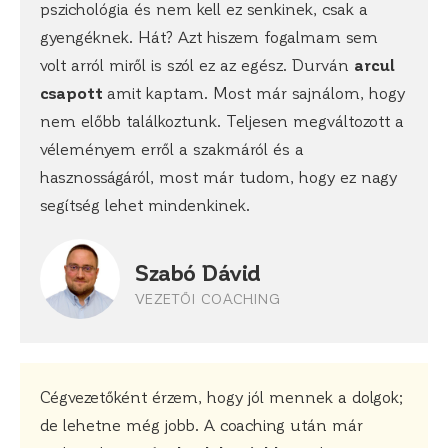
pszichológia és nem kell ez senkinek, csak a
gyengéknek. Hát? Azt hiszem fogalmam sem
volt arról miről is szól ez az egész. Durván
arcul
csapott
amit kaptam. Most már sajnálom, hogy
nem előbb találkoztunk. Teljesen megváltozott a
véleményem erről a szakmáról és a
hasznosságáról, most már tudom, hogy ez nagy
segítség lehet mindenkinek.
Szabó Dávid
VEZETŐI COACHING
Cégvezetőként érzem, hogy jól mennek a dolgok;
de lehetne még jobb. A coaching után már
────────────────────
■ **YOUR INSTRUCTIONS**
Once the pictures are removed, copy the material above exactly.

■ **ANSWER**
pszichológia és nem kell ez senkinek, csak a
gyengéknek. Hát? Azt hiszem fogalmam sem
volt arról miről is szól ez az egész. Durván
arcul
csapott
amit kaptam. Most már sajnálom, hogy
nem előbb találkoztunk. Teljesen megváltozott a
véleményem erről a szakmáról és a
hasznosságáról, most már tudom, hogy ez nagy
segítség lehet mindenkinek.
Szabó Dávid
VEZETŐI COACHING
Cégvezetőként érzem, hogy jól mennek a dolgok;
de lehetne még jobb. A coaching után már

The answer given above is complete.